By Kim Smiley
On Friday September 26, 2014, air traffic was grounded for hours in the Chicago region following a fire in a Federal Aviation Administration facility in Aurora, Illinois. The snarl of flight issues impacted thousands of travelers in the days following the fire as airports struggled to deal with the aftermath of more than 4,000 canceled flights and thousands more delayed.
A Cause Map, a format for performing a visual root cause analysis, can be used to analyze this issue. To build a Cause Map, the first step is to define the problem by determining how the overall organizational goals are impacted. In this example, there is a significant customer service impact because thousands of passengers had their travel plans disrupted. The flight cancelations and delays can be considered an impact to the production/schedule goal. The amount of time and energy needed to address the flight disruptions along with the investigation into the issue would also be impacts to the labor goal. Once the impacts to the goals are determined, the Cause Map is built by asking “why” questions and visually laying out the answers to show the cause-and-effect relationship.
Thousands of flights were canceled because air traffic control was unable to support them. Air traffic control couldn’t perform their usual function because there was a fire in a building that provided air traffic support for a large portion of the upper Midwest and it wasn’t possible to quickly provide air traffic support from another location. Focusing on the fire itself first, the fire appears to have been intentionally set by a contractor who worked in the building. He was able to bring in flammable materials and start a fire without anyone stopping him. Police are still investigating his motives, but he has been charged with a felony. The building was evacuated once the fire was discovered and employees obviously couldn’t perform their usual duties during that time. Additionally, the fire damaged equipment so air traffic control functionality could not be quickly restored once the initial crisis was addressed and it was safe to return to the building.

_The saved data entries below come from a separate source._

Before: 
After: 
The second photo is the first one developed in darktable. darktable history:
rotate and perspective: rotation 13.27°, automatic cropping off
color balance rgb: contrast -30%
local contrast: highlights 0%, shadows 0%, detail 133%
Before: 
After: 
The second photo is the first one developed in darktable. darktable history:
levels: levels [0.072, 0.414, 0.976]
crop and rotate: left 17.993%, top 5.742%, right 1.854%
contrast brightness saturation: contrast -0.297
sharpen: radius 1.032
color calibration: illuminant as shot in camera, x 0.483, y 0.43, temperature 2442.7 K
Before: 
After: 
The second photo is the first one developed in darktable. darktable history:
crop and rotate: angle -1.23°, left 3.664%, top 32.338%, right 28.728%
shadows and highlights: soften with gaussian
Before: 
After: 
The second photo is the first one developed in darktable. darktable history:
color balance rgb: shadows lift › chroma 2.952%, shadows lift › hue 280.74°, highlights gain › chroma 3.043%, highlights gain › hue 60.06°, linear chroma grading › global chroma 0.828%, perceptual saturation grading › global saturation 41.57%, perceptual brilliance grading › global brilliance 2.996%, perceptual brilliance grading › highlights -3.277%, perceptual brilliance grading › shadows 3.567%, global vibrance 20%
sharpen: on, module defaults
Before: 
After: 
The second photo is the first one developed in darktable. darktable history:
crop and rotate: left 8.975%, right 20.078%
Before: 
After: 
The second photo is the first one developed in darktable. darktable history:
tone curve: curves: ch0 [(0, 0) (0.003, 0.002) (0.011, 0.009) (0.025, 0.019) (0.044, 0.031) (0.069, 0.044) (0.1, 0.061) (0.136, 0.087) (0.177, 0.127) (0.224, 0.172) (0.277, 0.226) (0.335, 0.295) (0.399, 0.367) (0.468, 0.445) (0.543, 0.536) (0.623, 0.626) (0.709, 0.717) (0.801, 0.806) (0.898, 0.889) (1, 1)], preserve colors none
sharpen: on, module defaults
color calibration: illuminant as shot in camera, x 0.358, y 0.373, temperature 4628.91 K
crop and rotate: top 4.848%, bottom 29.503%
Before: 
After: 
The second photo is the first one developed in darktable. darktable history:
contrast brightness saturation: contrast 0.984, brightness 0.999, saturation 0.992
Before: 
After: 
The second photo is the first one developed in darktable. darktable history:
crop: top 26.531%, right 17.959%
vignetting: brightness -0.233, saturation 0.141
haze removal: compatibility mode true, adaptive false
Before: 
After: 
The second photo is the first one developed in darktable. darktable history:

The second portion of the issue is that there wasn’t a way to support air traffic once the building was evacuated. Once the fire occurred, all flights were grounded because there wasn’t air traffic control support and it was not possible to quickly get air traffic moving again.
The final step in the Cause Mapping process is to develop and implement solutions to reduce the risk of a similar problem. Law makers have called for an investigation into this issue to see if there is sufficient redundancy in the air traffic control system. In an ideal situation, a fire or other crisis at any single location would not cripple US air traffic to the extent that this issue did. The investigation is also looking into the fire and reviewing the security at the facility to see if there should be stricter restrictions put in place, such as ensuring that no employees work alone or searching bags as workers access the site.
This situation is also a strong reminder that organizations need to have a plan in place of what to do in case a failure occurs. There was a previous fire scare at this same location earlier in 2014 when a smoking ceiling fan resulted in an evacuation and flight delays (see previous blog) that should have prompted some serious consideration of what the contingency plan should be if this facility was ever out of commission.
I was one of those people standing in line for hours at an airport on Friday morning after my flight was canceled. And I for one would love to see the air traffic control system become more robust and better able to deal with the inevitable hiccups that occur. It’s impossible to prevent every potential problem and another intentional fire in a FAA facility seems pretty farfetched, but it is possible to have a better plan in place to deal with issues that may arise. The potential consequences of any single failure can be limited with a good plan and quick implementation of that plan.